Caratteristico era il trasporto sia del fieno o della segala una volta tagliato.
Veniva accomodato dentro enormi cestoni ottenuti dall’intreccio di rami di salice, ma enormi così enormi che gli uomini e le donne una volta che in perfetto equilibrio li trasportavano sulla testa verso le stalle o i cortili assumevano la forma di enormi funghi, enormi funghi che si muovevano veloci precisi, quasi senza sosta.
Viaggio dopo viaggio trasportavano quintali e quintali di peso, facevano anche questo...lo dovevano fare!!!.
Tornando a quella magica serata.
Noi bimbi ci sistemammo in un posizione più elevata rispetto al campo, dove gli uomini accesero ”quelle luci nella notte”, volevamo vedere, volevamo capire.

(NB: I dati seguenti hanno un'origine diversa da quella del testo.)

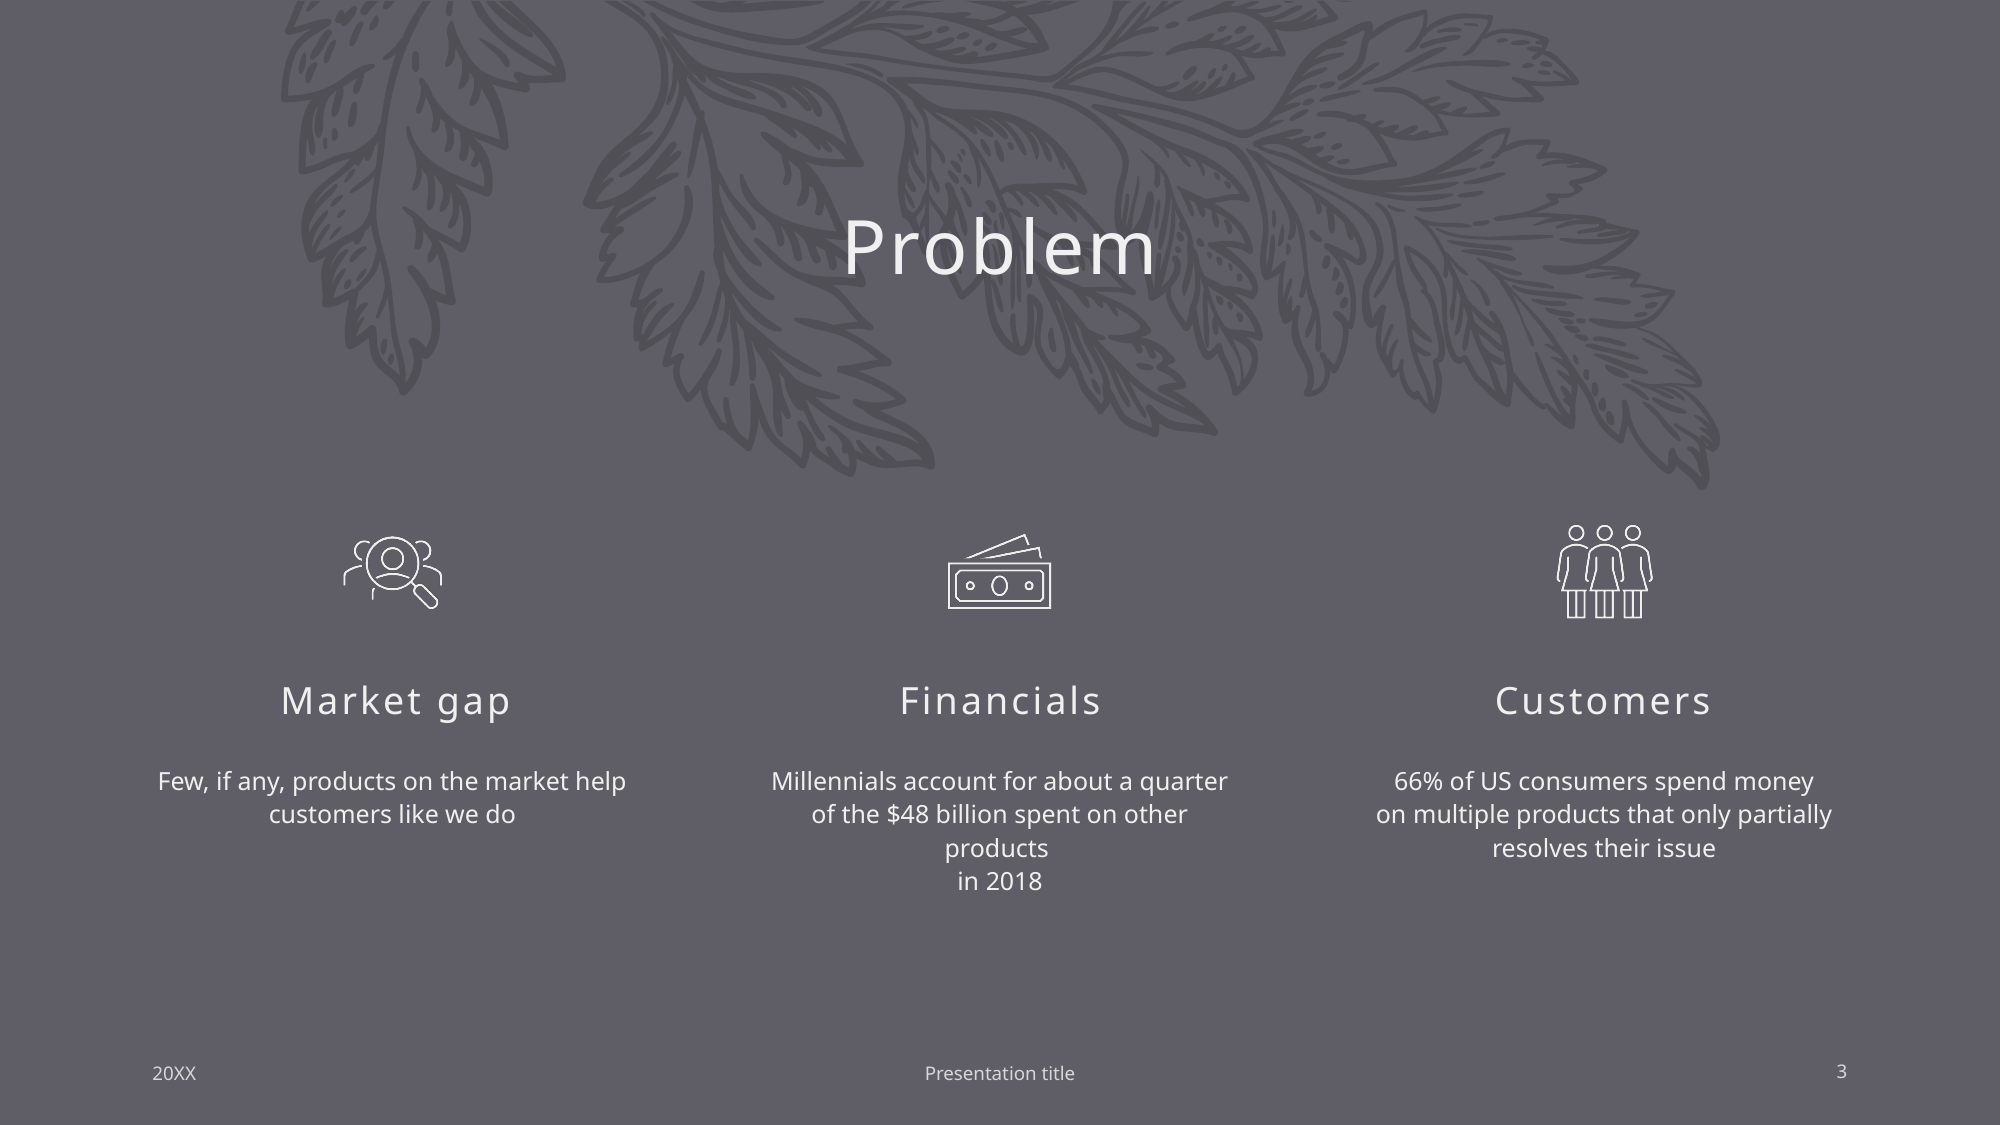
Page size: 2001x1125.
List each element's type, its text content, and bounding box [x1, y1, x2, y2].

list Few, if any, products on the market help customers like we do [137, 754, 648, 1002]
list 66% of US consumers spend money on multiple products that only partially resolves their issue​ [1348, 754, 1861, 1002]
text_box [1548, 515, 1661, 628]
slide_number 20XX [137, 1042, 588, 1103]
slide_number 3 [1412, 1042, 1863, 1103]
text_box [336, 515, 449, 628]
title Problem [137, 182, 1863, 318]
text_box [943, 515, 1056, 628]
footer Presentation title [662, 1042, 1338, 1103]
list Millennials account for about a quarter of the $48 billion spent on other products in 2018​ [743, 754, 1257, 1002]
list Market gap [137, 619, 654, 731]
list Financials [742, 619, 1258, 731]
list Customers [1344, 619, 1861, 731]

La luce prodotta da quelle luci sembrava scomparire in quell’immenso buio ma si intonava perfettamente con ciò che si poteva vedere e anche con ciò che non si poteva vedere.
Quelle luci sembravano sorelle di stelle scese in terra assieme a quegli uomini, che intonando dei canti in dialetto iniziarono a rievocare quei gesti che chissà quante volte a malincuore o contro voglia avevano dovuto a fare.
Ma quella sera erano felici erano estremamente felici e cantavano scherzavano e tagliavano, con tanta gioia da apparire quasi come un ringraziamento nei confronti di chi, o di che cosa, avesse permesso loro di ritrovarsi ancora una volta tutti insieme.
Nessuno sapeva che ora fosse, che necessità c'era di saperlo, per quale motivo!!!.
Tagliarono e sistemarono il raccolto con una velocità impressionante, nessuno aveva dimenticato ciò che i loro genitori avevano necessariamente dovuto insegnare loro..
Tra le risate e la soddisfazione generale, spensero quelle luci nella notte restituendo alle stelle il compito di illuminare il buio di quella splendida parte di mondo, accompagnate dal suono di migliaia di grilli e dal chiaro gracidar di rane.
Ci incamminammo tutti di nuovo insieme verso l'aia, io felice tra mio Babbo (che era sempre uno degli organizzatori di quegli eventi)...e mia Mamma, saltellavo felice con ancora negli occhi e soprattutto nella mente quelle luci.
Ero felice contento e sicuro perchè da quella sera, ebbi la certezza che un domani trovandomi nel buio, nel buio più scuro non avrei mai avuto paura, non mi sarei mai trovato in difficoltà.
Ero felice contento e sicuro perchè pensai che un domani, trovandomi nel buio nel buio più scuro, mi sarebbe bastato socchiudere gli occhi ed avrei potuto vedere ancora nitide....quelle luci nella notte!!!.
Avevo dieci anni e trascorrevo felice le vacanze con mio Babbo e mia Mamma in un paesino fuori dal mondo, fuori dal tempo dove nessuno sapeva mai che ora fosse, che necessità c'era di saperlo....per quale motivo!!!. (Pungitopo)
“Si rischia tanto a credere troppo quanto a credere troppo poco” (D.Diderot).
2 commenti:
hò assistito al taglio del grano di notte con la sola luna ad illuminare,emozionante.sono passati più di cinquanta anni e ricordo il rumore della pietra che sfregava sulla falce.grazie della ciliegia.sandro
Grazie a te Sandro per i tuoi sinceri apprezzamenti.
Sono contento di rievocarti piacevoli ricordi....Stefano.